Hierarchical OTU classification of RdRPs - ababaian/serratus GitHub Wiki

Clustering not tree

Naively, a tree is the best approach for constructing a sequence-based classification system, and this is what referees will expect, but I think a pure clustering approach is better.

Problems with trees

RdRP is not alignable across all species due to re-arrangements, so there is the simple practical issue that we can't make an MSA for all species. We could attempt to solve that by splitting into globally alignable subgroups, but this may be error-prone because it's not clear if we can reliably detect all known re-arrangements and there may be re-arrangements that are so far undetected. Re-arrangements occur in closely related species (same family), so the tree does not divide cleanly into globally alignable subsets. Any tree will surely be pretty bad, and it is not reproducible except by using the same software with the same command line. Many branches will have low support, which will be reflected by the fact that other equally good software and command line choices will give quite different trees.

Clustering is better

Clustering avoids a requirement that the entire set is globally alignable. Closely related sequences will fall into the same cluster regardless of re-arrangements. A set of clusters generated by UCLUST, complete-linkage or single-linkage clustering can be checked independently by checking pair-wise distances; pair-wise alignments from other programs will mostly confirm linkage clustering, or confirm the UCLUST criteria are satisfied with a few marginal disagreements. There are no analogous methods for confirming branches in a tree or assignments to average-linkage clusters.

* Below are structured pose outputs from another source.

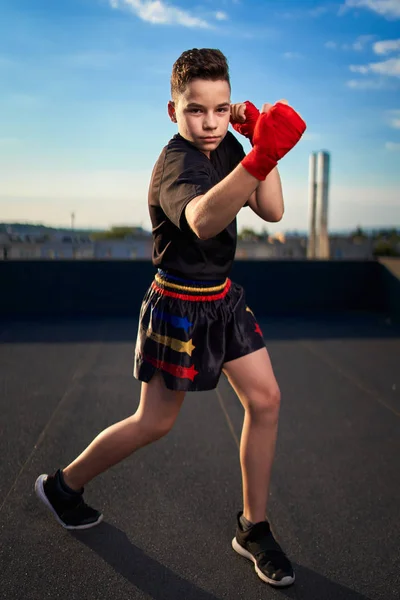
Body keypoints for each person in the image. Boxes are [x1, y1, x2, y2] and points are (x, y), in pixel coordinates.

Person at [35, 48, 305, 588]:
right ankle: (63, 486)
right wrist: (255, 161)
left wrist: (261, 147)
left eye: (222, 110)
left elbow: (272, 211)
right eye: (196, 110)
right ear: (172, 110)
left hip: (223, 300)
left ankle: (254, 527)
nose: (210, 123)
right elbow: (204, 220)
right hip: (179, 304)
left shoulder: (230, 143)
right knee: (155, 422)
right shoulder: (174, 165)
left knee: (267, 399)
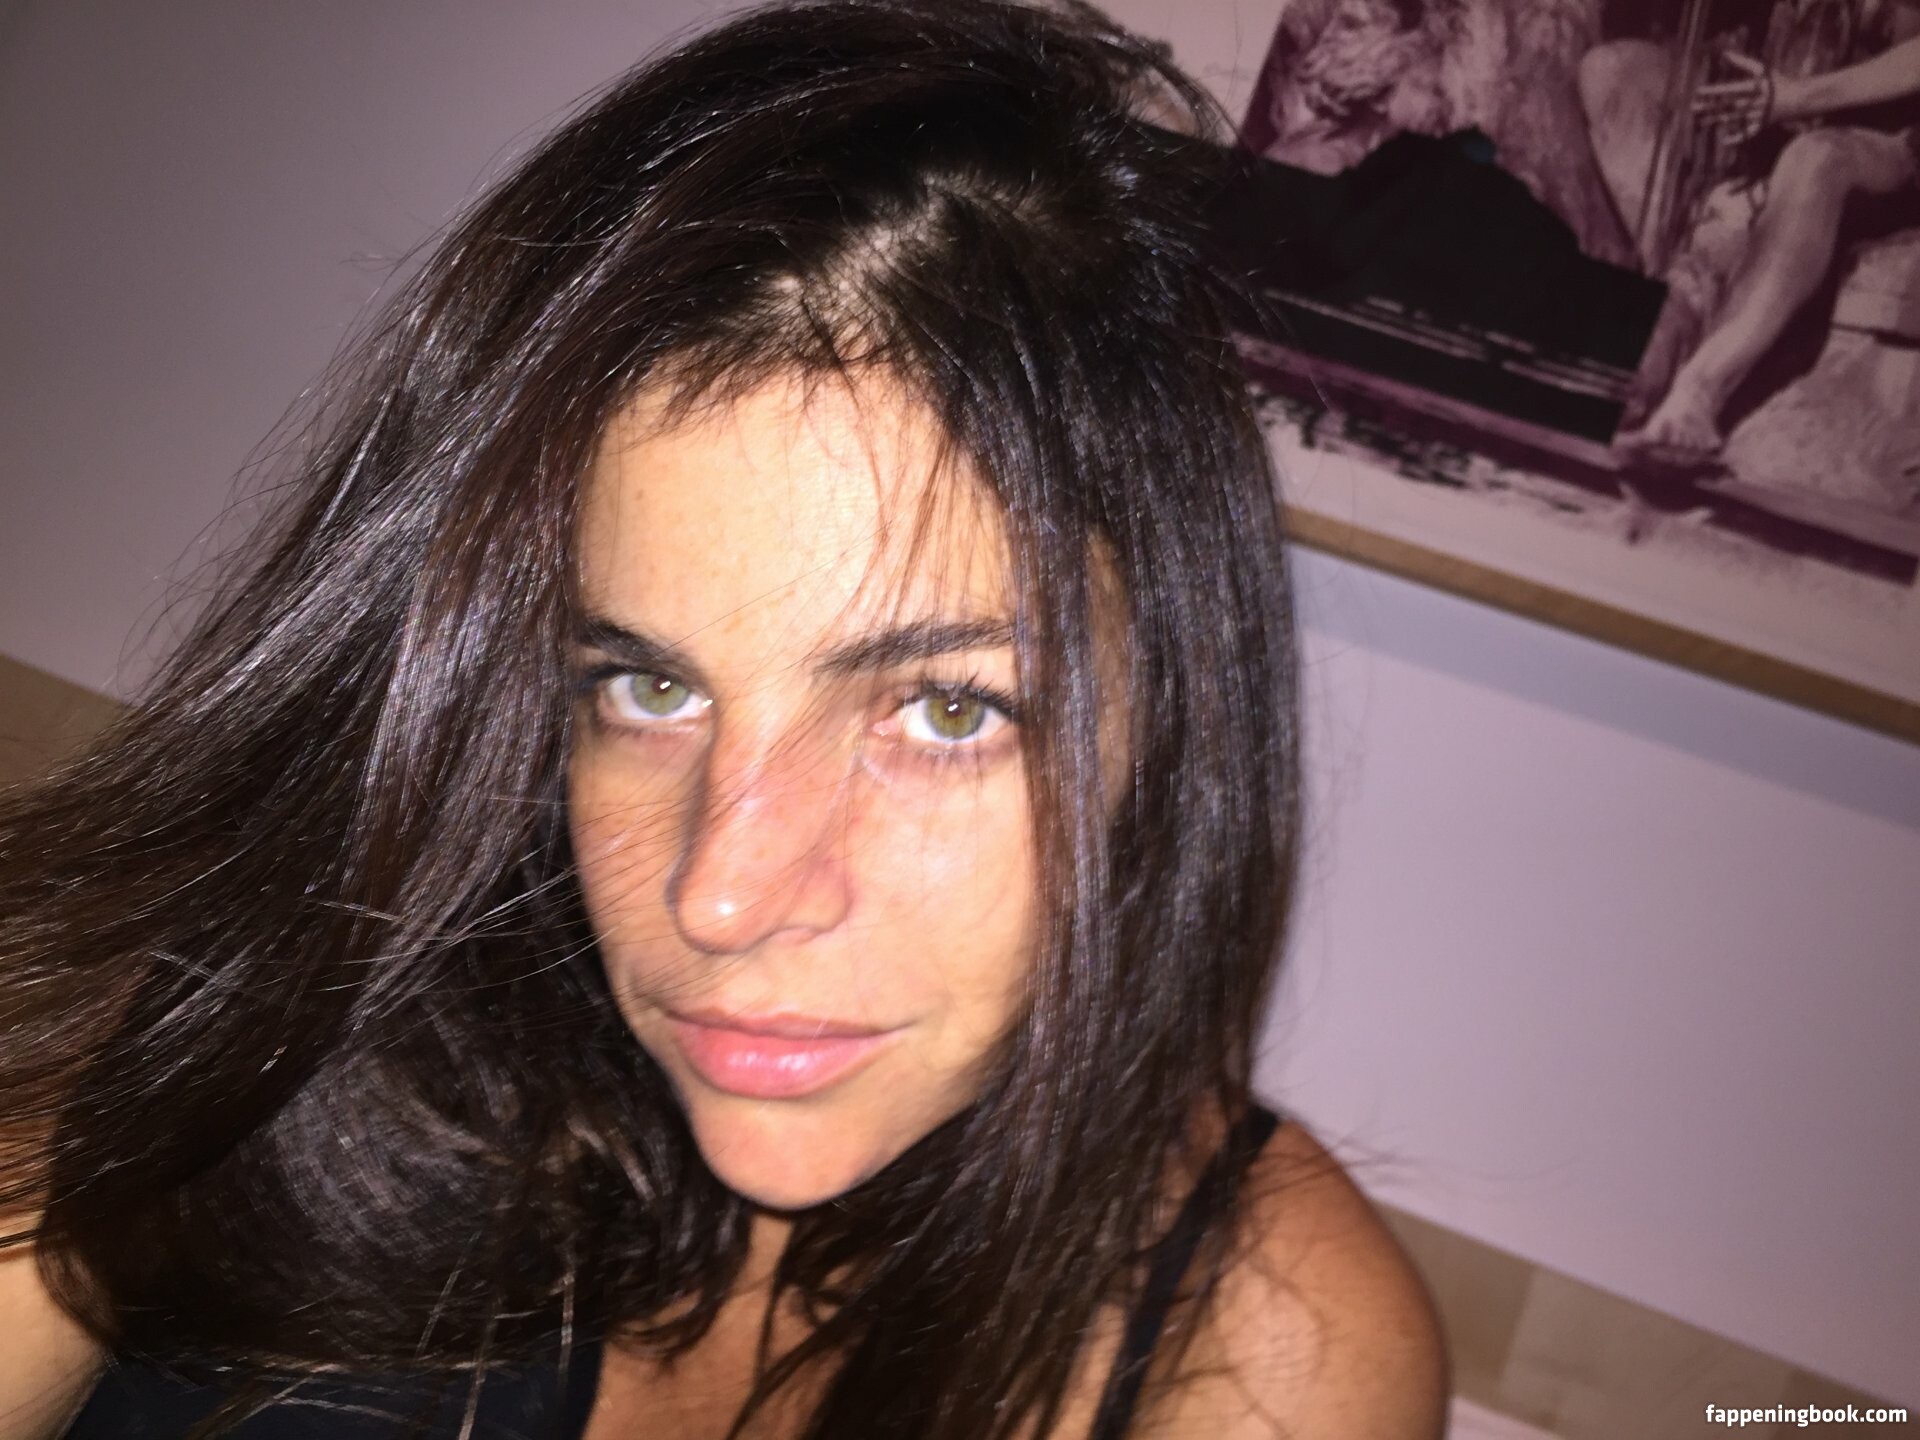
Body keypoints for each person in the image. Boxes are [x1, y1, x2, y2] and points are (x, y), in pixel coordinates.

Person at [0, 2, 1447, 1436]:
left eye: (947, 709)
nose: (721, 896)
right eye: (650, 688)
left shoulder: (1265, 1343)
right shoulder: (201, 1027)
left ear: (1171, 709)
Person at [1587, 7, 1920, 467]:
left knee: (1815, 158)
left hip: (1886, 137)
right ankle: (1682, 292)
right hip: (1776, 97)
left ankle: (1701, 387)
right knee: (1611, 71)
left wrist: (1798, 98)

Problem with single-linkage

With single-linkage clustering, adding a new sequence can merge two clusters. With UCLUST, this cannot happen: adding a new sequence either falls into an existing OTU or creates a new one. OTUs should have an update procedure to expand the classification as new viruses are discovered. UCLUST enables this easily, while most other clustering methods, including single-linkage in particular, do not. We should therefore use UCLUST for clustering.

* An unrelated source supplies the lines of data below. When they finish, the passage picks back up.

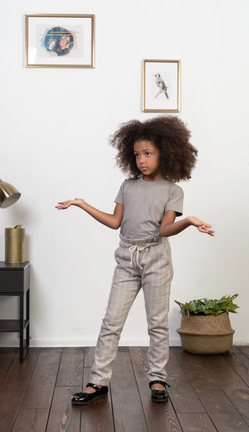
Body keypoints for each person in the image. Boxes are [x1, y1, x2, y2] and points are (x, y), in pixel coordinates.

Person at [56, 116, 214, 405]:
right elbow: (115, 222)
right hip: (126, 257)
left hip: (156, 257)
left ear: (165, 152)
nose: (141, 160)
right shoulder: (128, 186)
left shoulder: (172, 190)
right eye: (137, 154)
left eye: (148, 153)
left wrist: (189, 221)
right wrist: (82, 204)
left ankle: (157, 378)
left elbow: (165, 229)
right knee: (111, 321)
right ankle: (98, 381)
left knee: (156, 323)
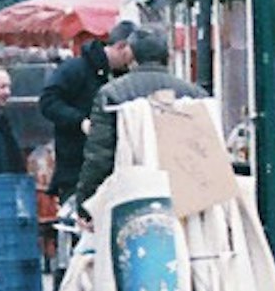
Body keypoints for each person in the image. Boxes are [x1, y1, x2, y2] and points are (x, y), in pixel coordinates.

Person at [70, 45, 208, 207]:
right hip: (184, 195)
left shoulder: (111, 94)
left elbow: (100, 155)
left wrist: (86, 200)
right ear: (168, 57)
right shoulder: (194, 94)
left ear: (131, 56)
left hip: (130, 194)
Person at [34, 27, 127, 202]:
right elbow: (48, 102)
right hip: (76, 166)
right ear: (121, 46)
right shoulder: (75, 68)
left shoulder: (122, 76)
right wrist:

Clustering criteria and thresholds

Based on our experience so far, I think we should use UCLUST with 50% (family-like) 75% (genus-like) and 90% (species-like) identity thresholds.

No monkey business

It is natural to consider adjusting the OTUs to improve agreement with taxonomy, but I think this is a bad idea. We should implement a fully automated system because manual intervention is not reproducible and gets into a gray area of trying to call taxonomy from sequence, which would be asking for trouble -- we should make clear this is a purely sequence-based method which is not assigning taxonomy.

Cluster identifiers

Each cluster will be named Fnnn.Gnnn.Snnn where nnn's are integer values for the family-like, Genus-like and Species-like levels. Gnnn and Snnn will be globally unique rather than unique within its parent cluster so that we can talk about species-like cluster S123 without having to give F and G numbers.

Connection to taxonomy is provided by files specifying which named taxa fall into each cluster. Taxon names are not included in the cluster identifiers.

Conclusions

Keep it simple and transparently not an attempt to make a phylogeny. Use UCLUST at 50%, 75% and 90% identity thresholds to define a three-tier hierarchy. OTU identifiers are three integers Fnnn.Gnnn.Snnn.